Overthinking ist ein Phänomen, das in jüngster Vergangenheit immer mehr Aufmerksamkeit bekommt. Wir erklären, was damit gemeint ist, welche Ursachen Overthinking hat und was man dagegen tun kann.
„Hätte ich mich doch nur für ein anderes Jobangebot entschieden!“ „Corona war erst der Anfang, die nächste Pandemie kommt bestimmt bald.“ „Ich bin zu dick – so werde ich nie eine Freundin finden.“
Was ist Overthinking?
Solche oder ähnliche Sätze kennen wohl die meisten von uns. Wenn man zu viel nachdenkt, entstehen oft negative und destruktive Denkmuster. Verliert man sich in ihnen, kommt es schnell zu einer Dauergrübelei mit negativen Auswirkungen auf Körper und Geist. Dieses Phänomen fasst man neuerdings gerne als „Overthinking“ zusammen.

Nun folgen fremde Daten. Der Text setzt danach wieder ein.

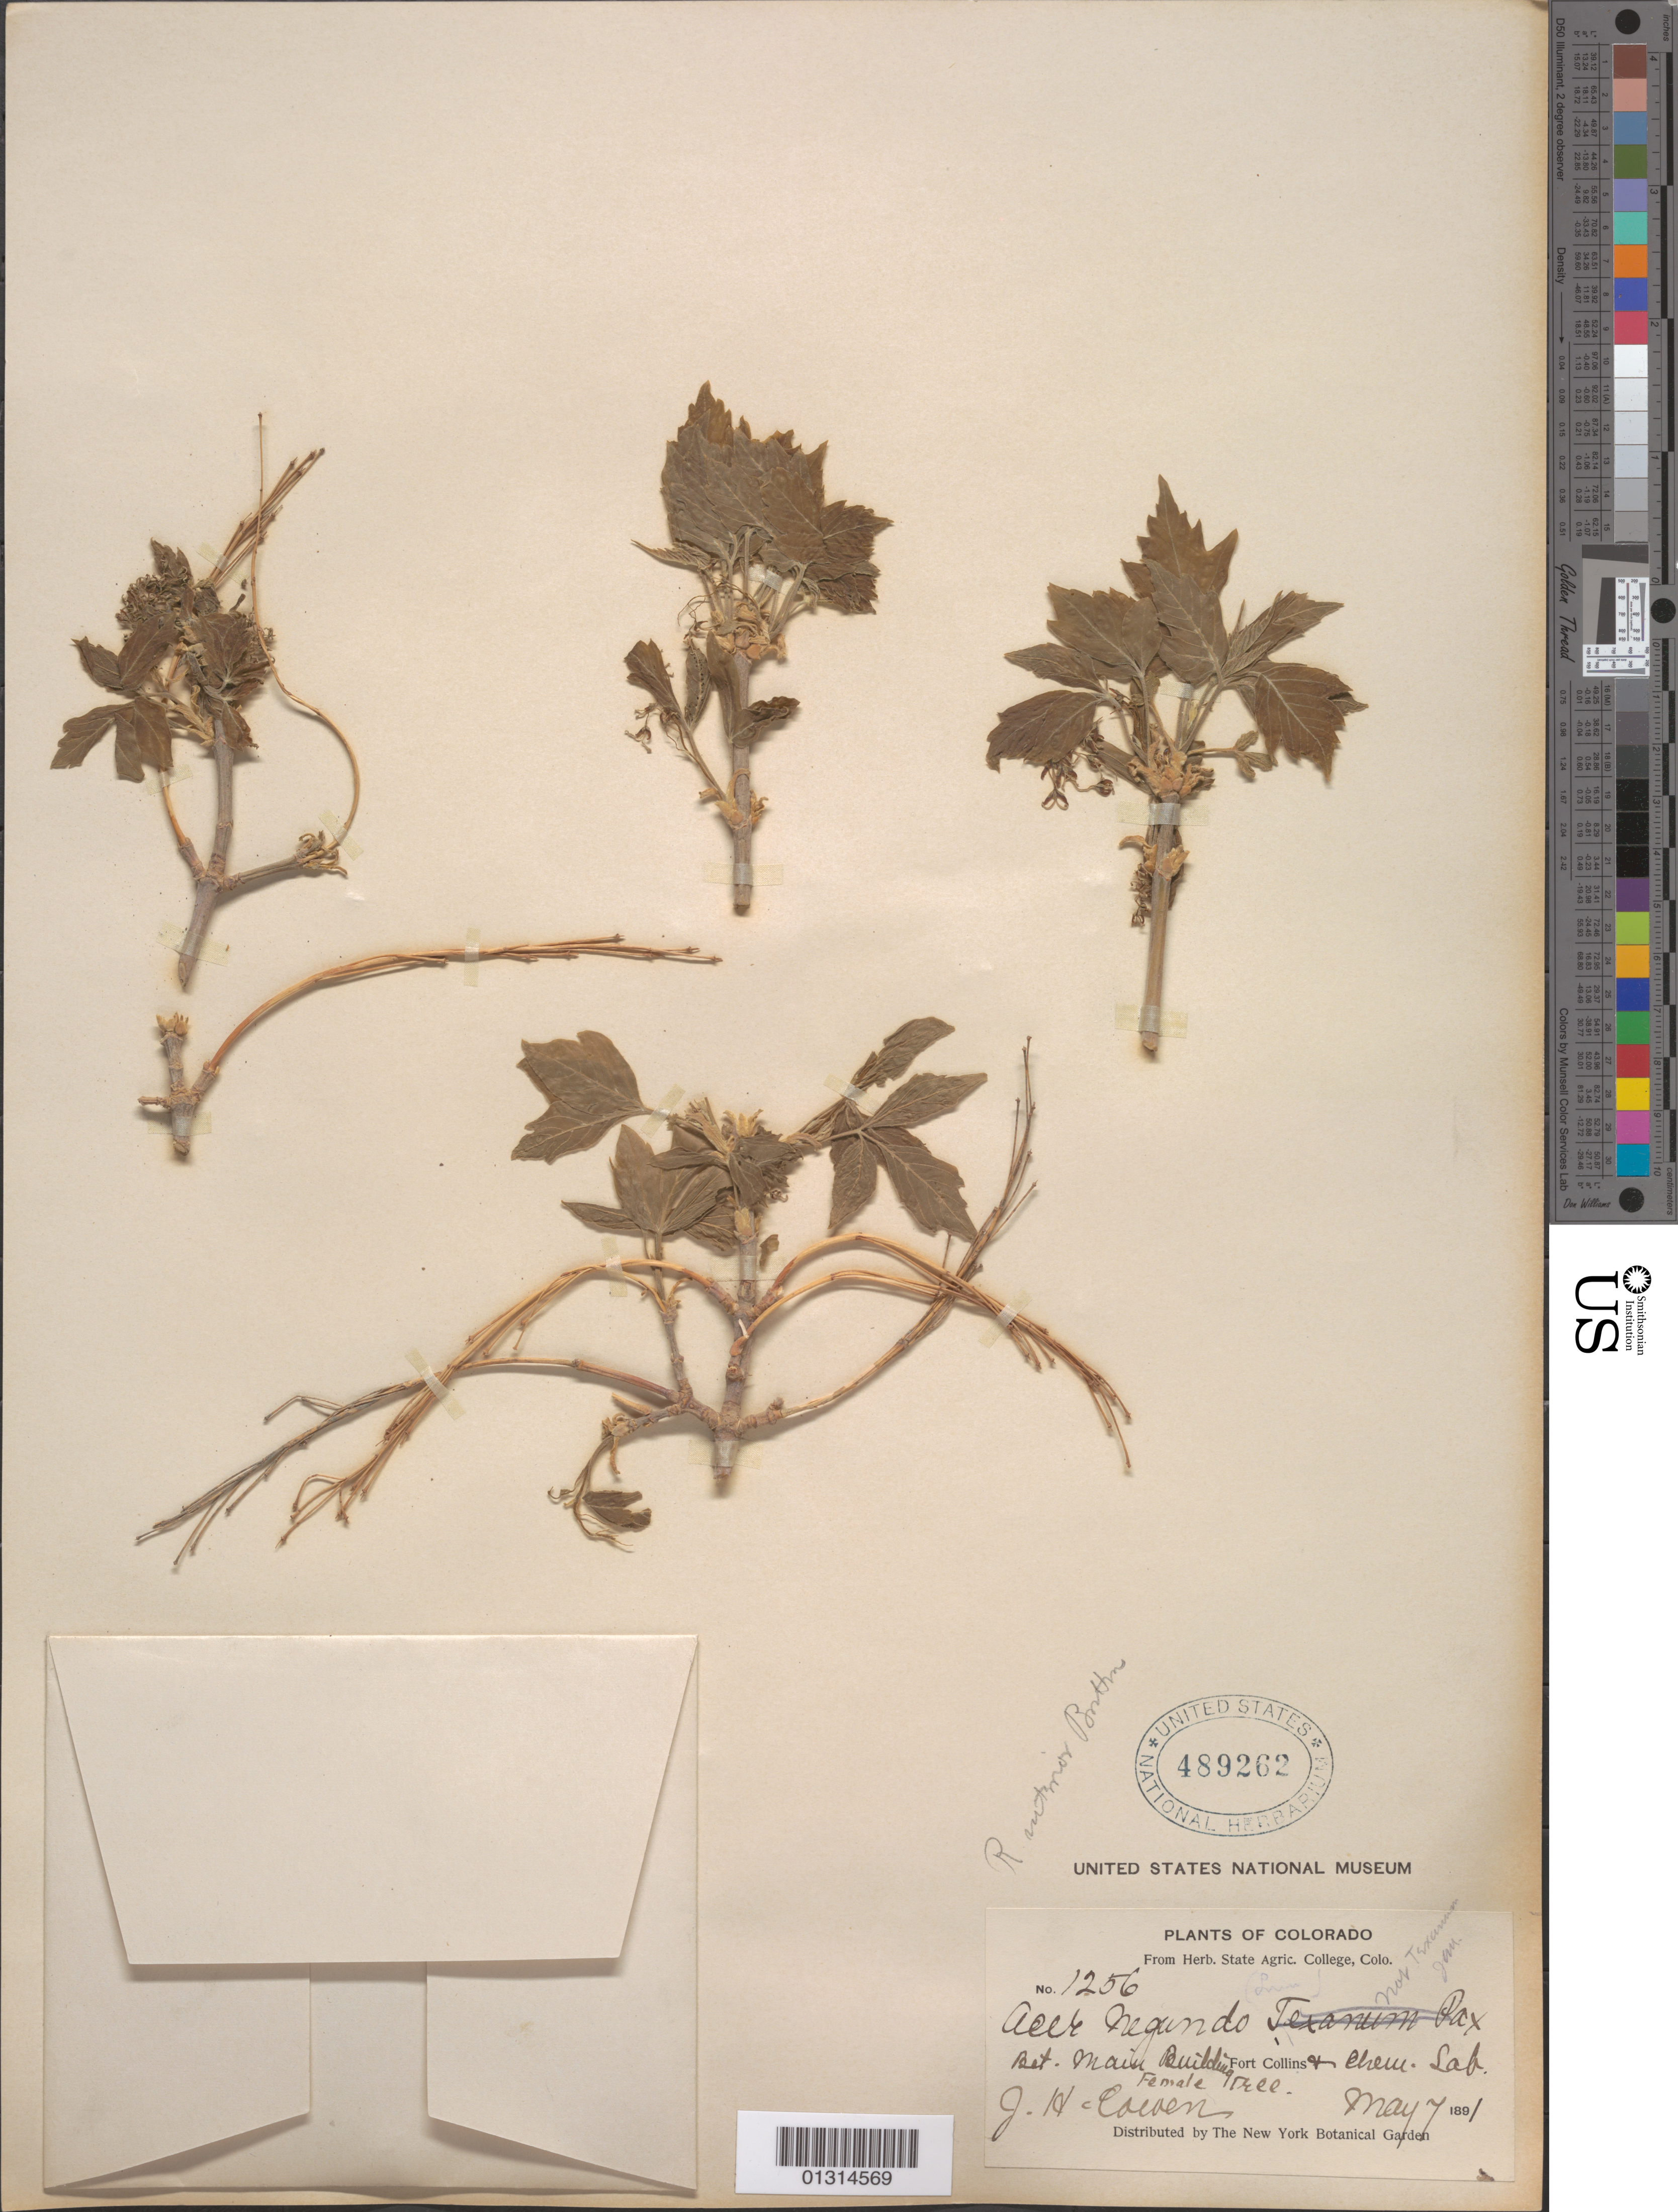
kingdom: Plantae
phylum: Tracheophyta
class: Magnoliopsida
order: Sapindales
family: Sapindaceae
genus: Acer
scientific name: Acer negundo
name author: L.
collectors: J. H. Cowen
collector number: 1256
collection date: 1891-05-07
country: United States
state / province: Colorado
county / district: Larimer County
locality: Fort Collins, between Main Building and Chem. Lab.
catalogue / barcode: US 489262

Die oben beschriebenen Beispiele sind an sich noch nicht besonders problematisch, sofern sie nur vereinzelt und gelegentlich auftreten. Entwickeln sich daraus jedoch stetig wiederkehrende Muster, ist Vorsicht geboten, mahnt der Psychotherapeut und Vorsitzende des Bundesverbands der Vertragspsychotherapeuten Benedikt Waldherr: „Wenn die Gedanken ständig über zukünftige oder vergangene Dinge kreisen, kann das ein Symptom für depressive Erkrankungen, Angsterkrankungen oder andere psychische Störungen sein.“
Hätten Sie’s gewusst? Menschen haben – neueren Forschungen zufolge1 – rund 6.000 Gedanken pro Tag. „Wir können gar nicht nicht denken“, sagt Experte Waldherr. Allerdings trete negatives Denken deutlich häufiger auf als positives Denken, was damit zu tun habe, dass man aus Fehlern oder Rückschlägen wesentlich mehr lerne als aus Erfolgserlebnissen.
Das allein erklärt noch nicht, warum manche Menschen aus dem Grübeln und der Gedankenspirale nicht mehr herauskommen. Vermutet wird eine Mischung aus individuellen Ursachen wie Perfektionismus, ein hohes Maß an Selbstkritik und diffusen Ängsten sowie externen Ereignissen. „Ob Ukraine-, Gazakrieg oder Corona – einfache Lösungen gibt es nicht. Wir leben in einer Zeit der großen Krisen und Belastungen. Sie fördern das andauernde negative Denken“, sagt Psychotherapeut Waldherr.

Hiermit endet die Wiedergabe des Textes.